Could you outline what happens at the primary copper smelter? I assume they process the material electrolytically, but how complex would the set up be? How do they deal with the ash? Could you recommend a book on the subject?



goldsilverpro said:


> If I had a lab, I would spend my time looking for an inexpensive and safe, non-electrolytic chemical process that would selectively strip the gold without attacking any of the base metals. Cyanide was the King for this purpose, but you can't use it any more unless you're a big company.



What are the regulations/restrictions on cyanide?

J


----------



## markqf1 (May 13, 2009)

I am not an e-scrapper but I think the point is that, if you are going to extract the pm's, ... something must be done with the remaining materials.

If someones willing to pay you for the copper value of your scraps , then that works toward making it profitable.

If you could sell every single gram of material to someone, you would make a profit.

It's hard for the " refiners" to see the same picture that the e-scrappers see.

Harold and GSP are right though, ... for the time being.

Everything must have a value, somehow, for something , to someone.

It is this type of mentality that will make 100% recycling, a thing of the near future.

Mark


----------



## semi-lucid (May 13, 2009)

markqf1 said:


> If you could sell every single gram of material to someone, you would make a profit.



Unless you spend too much money and time on the process, and your waste disposal cost is too high.



markqf1 said:


> Everything must have a value, somehow, for something , to someone.
> 
> It is this type of mentality that will make 100% recycling, a thing of the near future.
> Mark



Getting rid of the plastics and fiber glass reinforcement is the problem.
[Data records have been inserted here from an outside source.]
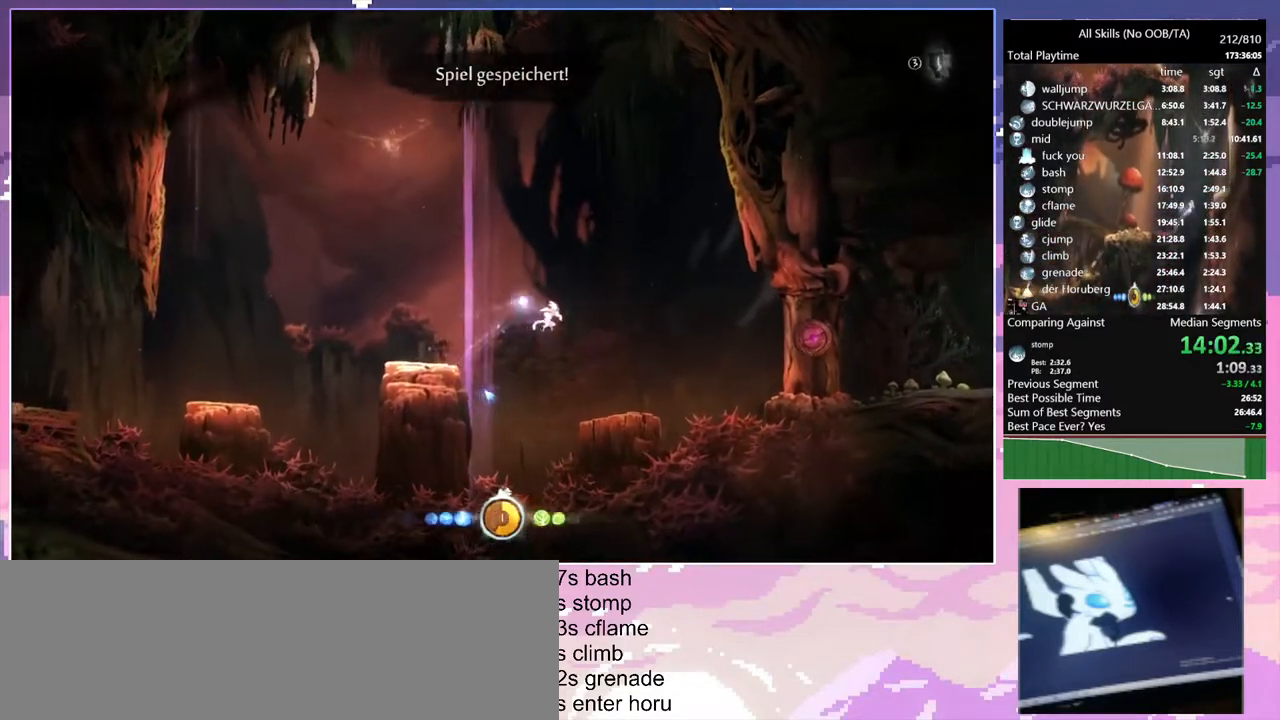
{"keys": ["d"], "mouse": [], "events": [[100, "d", "up"], [317, "d", "down"]]}
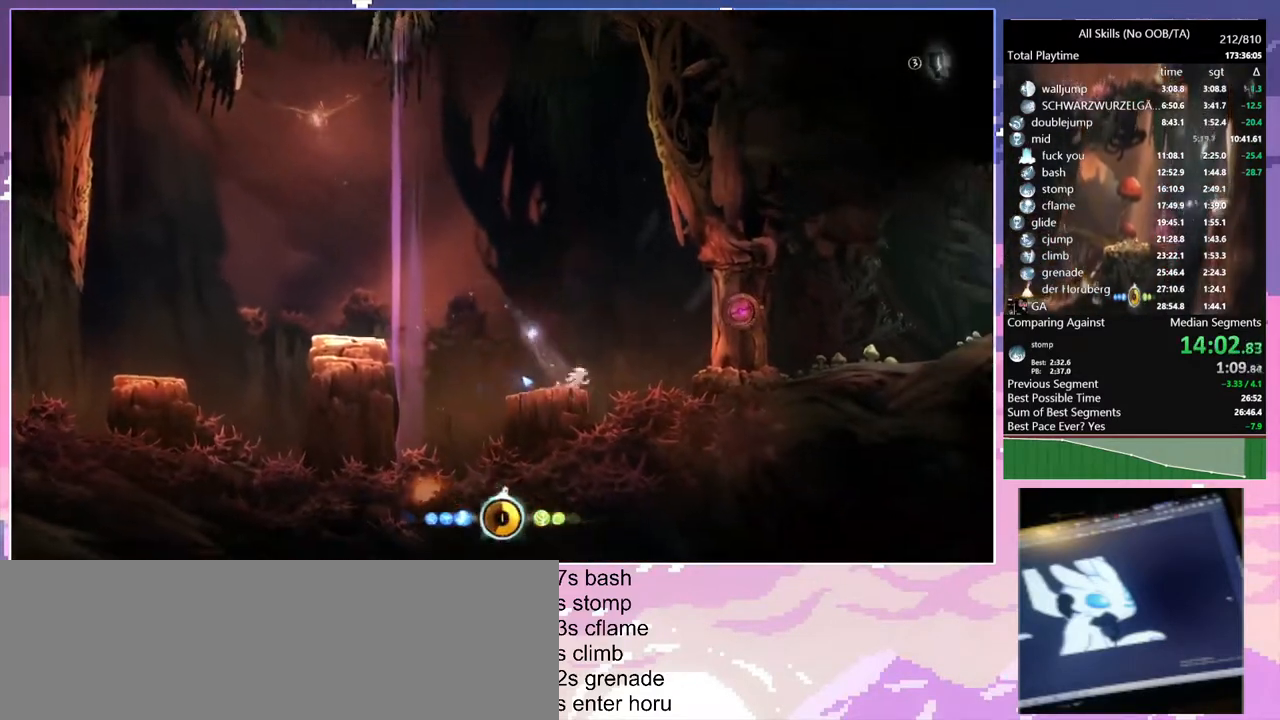
{"keys": ["d"], "mouse": [], "events": [[17, "space", "down"], [267, "space", "up"]]}
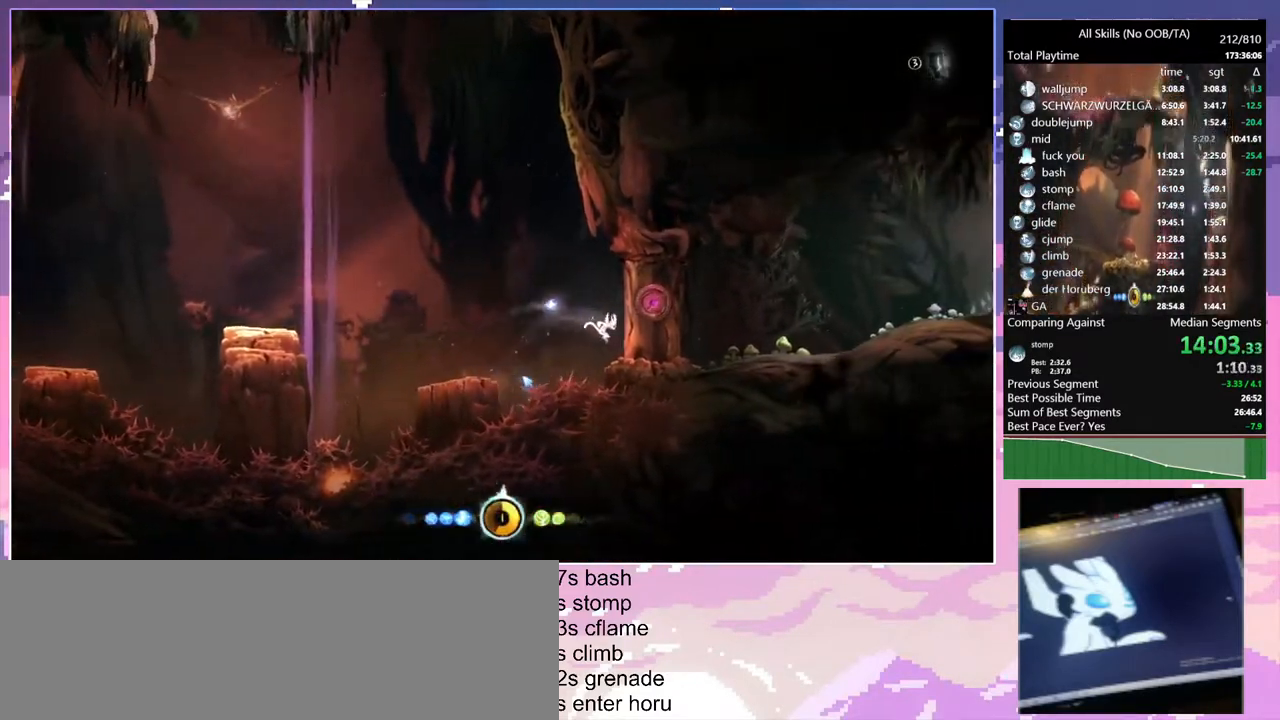
{"keys": [], "mouse": [], "events": [[67, "d", "up"]]}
I could probably incinerate legally in a legal furnace, but I don't like to burn plastics. I'm looking for an practical (and profitable) alternative. Also, if your going to remove the components from the boards, separating and collecting *_all_* of the solder is a big problem.

J


----------



## Anonymous (May 14, 2009)

I'm pretty sure there is a market for ABS. Seems like fiberglass could be chewed up and reused somehow (not by me).

I heard of someone using sand on a griddle to melt off solder from boards. I thought I might try it to see how well it works. If it's a hit, then component separation would be easy. 

From doing electronics repair I can tell you that too much heat tends to lift copper traces from circuit boards causing me much frustration at having to use jumper wire to bypass the screw-up. 

It would be nice if we could share leads for businesses that collect the things we are trying to get rid of. Who cares if you can profit or not. If your goal is to profit from every little thing, you will just end up without any storage space left. 

This forum is about how to extract metals of value. But don't forget the reality that all of us are part of the waste stream. Obviously no one wants to lose time and money for naught. 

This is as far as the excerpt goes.